*Exercise prompt*.
Only the lines from the one containing "index pip: (1190, 799)" through the last line of the entries are wanted. Transcribe them exactly.

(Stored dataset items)
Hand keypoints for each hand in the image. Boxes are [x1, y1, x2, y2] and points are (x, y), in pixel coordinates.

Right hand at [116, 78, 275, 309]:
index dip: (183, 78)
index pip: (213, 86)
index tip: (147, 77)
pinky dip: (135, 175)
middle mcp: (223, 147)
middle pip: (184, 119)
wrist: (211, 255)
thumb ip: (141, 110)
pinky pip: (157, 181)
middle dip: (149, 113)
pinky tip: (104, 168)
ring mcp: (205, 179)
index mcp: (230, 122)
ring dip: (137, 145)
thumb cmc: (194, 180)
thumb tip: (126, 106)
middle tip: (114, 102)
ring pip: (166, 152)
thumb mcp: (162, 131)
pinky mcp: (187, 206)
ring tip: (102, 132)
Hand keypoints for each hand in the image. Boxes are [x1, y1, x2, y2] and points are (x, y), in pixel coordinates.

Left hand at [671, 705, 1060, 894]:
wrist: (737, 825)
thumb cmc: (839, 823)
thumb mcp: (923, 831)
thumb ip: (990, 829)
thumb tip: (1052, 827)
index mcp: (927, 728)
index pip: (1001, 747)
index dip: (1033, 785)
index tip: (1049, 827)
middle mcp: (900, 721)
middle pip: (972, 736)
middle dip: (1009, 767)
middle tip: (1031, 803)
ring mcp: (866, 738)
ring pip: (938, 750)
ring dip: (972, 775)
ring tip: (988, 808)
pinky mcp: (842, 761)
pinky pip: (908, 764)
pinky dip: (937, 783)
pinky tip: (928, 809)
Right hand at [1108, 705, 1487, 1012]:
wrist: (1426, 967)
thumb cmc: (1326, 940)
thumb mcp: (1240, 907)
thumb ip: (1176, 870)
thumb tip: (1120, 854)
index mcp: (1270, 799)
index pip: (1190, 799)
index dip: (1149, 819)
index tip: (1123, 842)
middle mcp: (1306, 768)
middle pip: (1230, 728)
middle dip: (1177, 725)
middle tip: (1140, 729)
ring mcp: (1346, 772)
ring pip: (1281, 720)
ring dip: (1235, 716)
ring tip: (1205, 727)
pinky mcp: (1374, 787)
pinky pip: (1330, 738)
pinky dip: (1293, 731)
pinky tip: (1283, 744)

*Solution to this exercise*.
index pip: (1190, 799)
index dip: (1149, 819)
index tip: (1123, 842)
middle mcp: (1306, 768)
middle pip: (1230, 728)
middle dip: (1177, 725)
middle tip: (1140, 729)
ring mcp: (1346, 772)
ring pip: (1281, 720)
ring dip: (1235, 716)
ring tip: (1205, 727)
pinky mcp: (1374, 787)
pinky pip: (1330, 738)
pinky dip: (1293, 731)
pinky tip: (1283, 744)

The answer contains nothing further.